We leverage the intrinsic optical sectioning, high contrast and direct fast 2D image recording of confocal light-sheet fluorescence microscopy (CLSFM) to obtain with cellular resolution three-dimensional reconstructions of large intact neuronal networks for an improved understanding of the mice and human brain structure. Both whole fixed mice brains and centimeter-sized human brain samples pose substantial biological and technical challenges due to their extension and inhomogeneous optical properties, consequently an optimized preparation protocol and dedicated CLSFM setup has been developed for each.
We are optimizing CLSM for imaging cm-sized samples with micrometer resolution and high image contrast. We recently devised RAPID, a method for real-time correction of the defocus introduced by the specimen itself. Further, we are investigating methods – including non-Gaussian beams and/or advanced pivoting strategies – to mitigate the shadowing artefacts typical of light-sheet illumination. We exploit the high resolution of our system to map cytoarchitecture in the whole mouse brain, and to reconstruct the vascular structure at the capillary level.

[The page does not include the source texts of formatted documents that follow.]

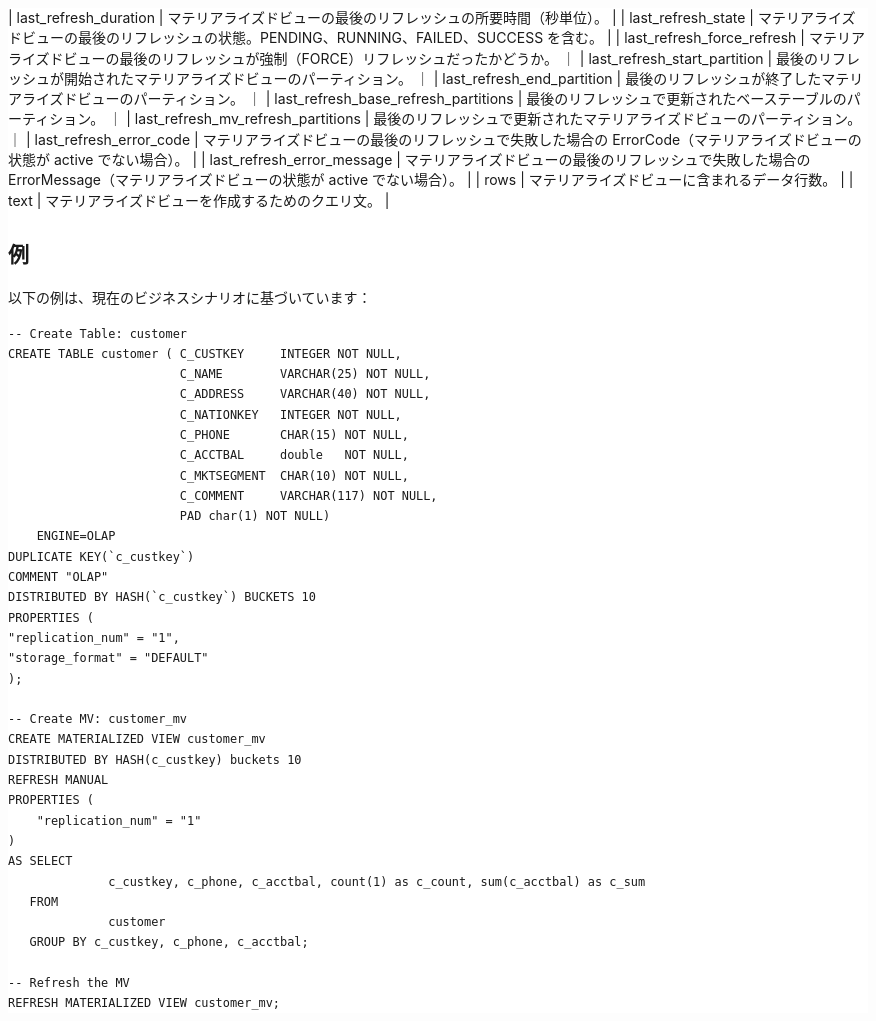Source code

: | last_refresh_duration      | マテリアライズドビューの最後のリフレッシュの所要時間（秒単位）。                               |
| last_refresh_state         | マテリアライズドビューの最後のリフレッシュの状態。PENDING、RUNNING、FAILED、SUCCESS を含む。 |
| last_refresh_force_refresh | マテリアライズドビューの最後のリフレッシュが強制（FORCE）リフレッシュだったかどうか。                     ｜
| last_refresh_start_partition | 最後のリフレッシュが開始されたマテリアライズドビューのパーティション。                               ｜
| last_refresh_end_partition | 最後のリフレッシュが終了したマテリアライズドビューのパーティション。                                 ｜
| last_refresh_base_refresh_partitions | 最後のリフレッシュで更新されたベーステーブルのパーティション。                           ｜
| last_refresh_mv_refresh_partitions | 最後のリフレッシュで更新されたマテリアライズドビューのパーティション。                         ｜
| last_refresh_error_code    | マテリアライズドビューの最後のリフレッシュで失敗した場合の ErrorCode（マテリアライズドビューの状態が active でない場合）。 |
| last_refresh_error_message | マテリアライズドビューの最後のリフレッシュで失敗した場合の ErrorMessage（マテリアライズドビューの状態が active でない場合）。 |
| rows                       | マテリアライズドビューに含まれるデータ行数。                                           |
| text                       | マテリアライズドビューを作成するためのクエリ文。                                        |

## 例

以下の例は、現在のビジネスシナリオに基づいています：

```Plain
-- Create Table: customer
CREATE TABLE customer ( C_CUSTKEY     INTEGER NOT NULL,
                        C_NAME        VARCHAR(25) NOT NULL,
                        C_ADDRESS     VARCHAR(40) NOT NULL,
                        C_NATIONKEY   INTEGER NOT NULL,
                        C_PHONE       CHAR(15) NOT NULL,
                        C_ACCTBAL     double   NOT NULL,
                        C_MKTSEGMENT  CHAR(10) NOT NULL,
                        C_COMMENT     VARCHAR(117) NOT NULL,
                        PAD char(1) NOT NULL)
    ENGINE=OLAP
DUPLICATE KEY(`c_custkey`)
COMMENT "OLAP"
DISTRIBUTED BY HASH(`c_custkey`) BUCKETS 10
PROPERTIES (
"replication_num" = "1",
"storage_format" = "DEFAULT"
);

-- Create MV: customer_mv
CREATE MATERIALIZED VIEW customer_mv
DISTRIBUTED BY HASH(c_custkey) buckets 10
REFRESH MANUAL
PROPERTIES (
    "replication_num" = "1"
)
AS SELECT
              c_custkey, c_phone, c_acctbal, count(1) as c_count, sum(c_acctbal) as c_sum
   FROM
              customer
   GROUP BY c_custkey, c_phone, c_acctbal;

-- Refresh the MV
REFRESH MATERIALIZED VIEW customer_mv;
```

We are developing a refined optical clearing method (SWITCH-TDE) to obtain transparent post-mortem human brain samples that are macromolecule-permeable and compatible with fluorescence immunostaining, given the impossibility to use genetically encoded fluorescent probes. Immunocytochemical staining methods for marker of different interneuron types in the human neocortex are being optimized in order to obtain morphology and molecular type data.

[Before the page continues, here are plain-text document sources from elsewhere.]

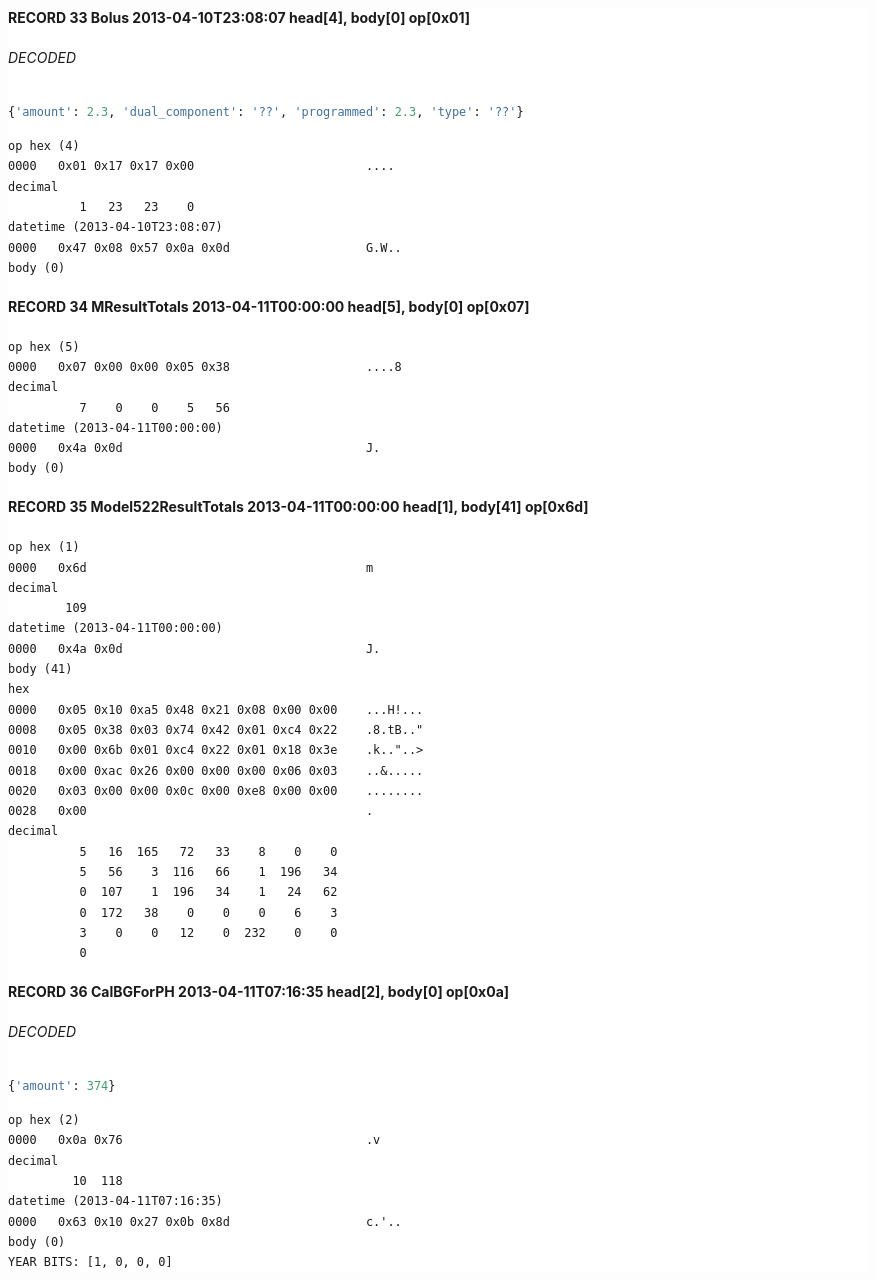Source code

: #### RECORD 33 Bolus 2013-04-10T23:08:07 head[4], body[0] op[0x01]
###### DECODED
```python
{'amount': 2.3, 'dual_component': '??', 'programmed': 2.3, 'type': '??'}
```
    op hex (4)
    0000   0x01 0x17 0x17 0x00                        ....
    decimal
              1   23   23    0
    datetime (2013-04-10T23:08:07)
    0000   0x47 0x08 0x57 0x0a 0x0d                   G.W..
    body (0)

#### RECORD 34 MResultTotals 2013-04-11T00:00:00 head[5], body[0] op[0x07]

    op hex (5)
    0000   0x07 0x00 0x00 0x05 0x38                   ....8
    decimal
              7    0    0    5   56
    datetime (2013-04-11T00:00:00)
    0000   0x4a 0x0d                                  J.
    body (0)

#### RECORD 35 Model522ResultTotals 2013-04-11T00:00:00 head[1], body[41] op[0x6d]

    op hex (1)
    0000   0x6d                                       m
    decimal
            109
    datetime (2013-04-11T00:00:00)
    0000   0x4a 0x0d                                  J.
    body (41)
    hex
    0000   0x05 0x10 0xa5 0x48 0x21 0x08 0x00 0x00    ...H!...
    0008   0x05 0x38 0x03 0x74 0x42 0x01 0xc4 0x22    .8.tB.."
    0010   0x00 0x6b 0x01 0xc4 0x22 0x01 0x18 0x3e    .k.."..>
    0018   0x00 0xac 0x26 0x00 0x00 0x00 0x06 0x03    ..&.....
    0020   0x03 0x00 0x00 0x0c 0x00 0xe8 0x00 0x00    ........
    0028   0x00                                       .
    decimal
              5   16  165   72   33    8    0    0
              5   56    3  116   66    1  196   34
              0  107    1  196   34    1   24   62
              0  172   38    0    0    0    6    3
              3    0    0   12    0  232    0    0
              0

#### RECORD 36 CalBGForPH 2013-04-11T07:16:35 head[2], body[0] op[0x0a]
###### DECODED
```python
{'amount': 374}
```
    op hex (2)
    0000   0x0a 0x76                                  .v
    decimal
             10  118
    datetime (2013-04-11T07:16:35)
    0000   0x63 0x10 0x27 0x0b 0x8d                   c.'..
    body (0)
    YEAR BITS: [1, 0, 0, 0]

Imaging is performed by a custom dual-view inverted confocal light sheet fluorescence microscope (di2CLSFM). Our instrument, by leveraging the two orthogonal views, provides an almost isotropic micrometric resolution along the three optical axes and, due to its high volumetric speed of 8 mm3/minute, allows to capture centimeter-sized samples in up to four fluorescence bands within one hour. Finally, the acquired multi-TeraByte datasets demand advanced automatic image analysis pipelines for robust segmentation in order to extract multilevel maps of quantitative cell distributions and morphologies, categorized by type.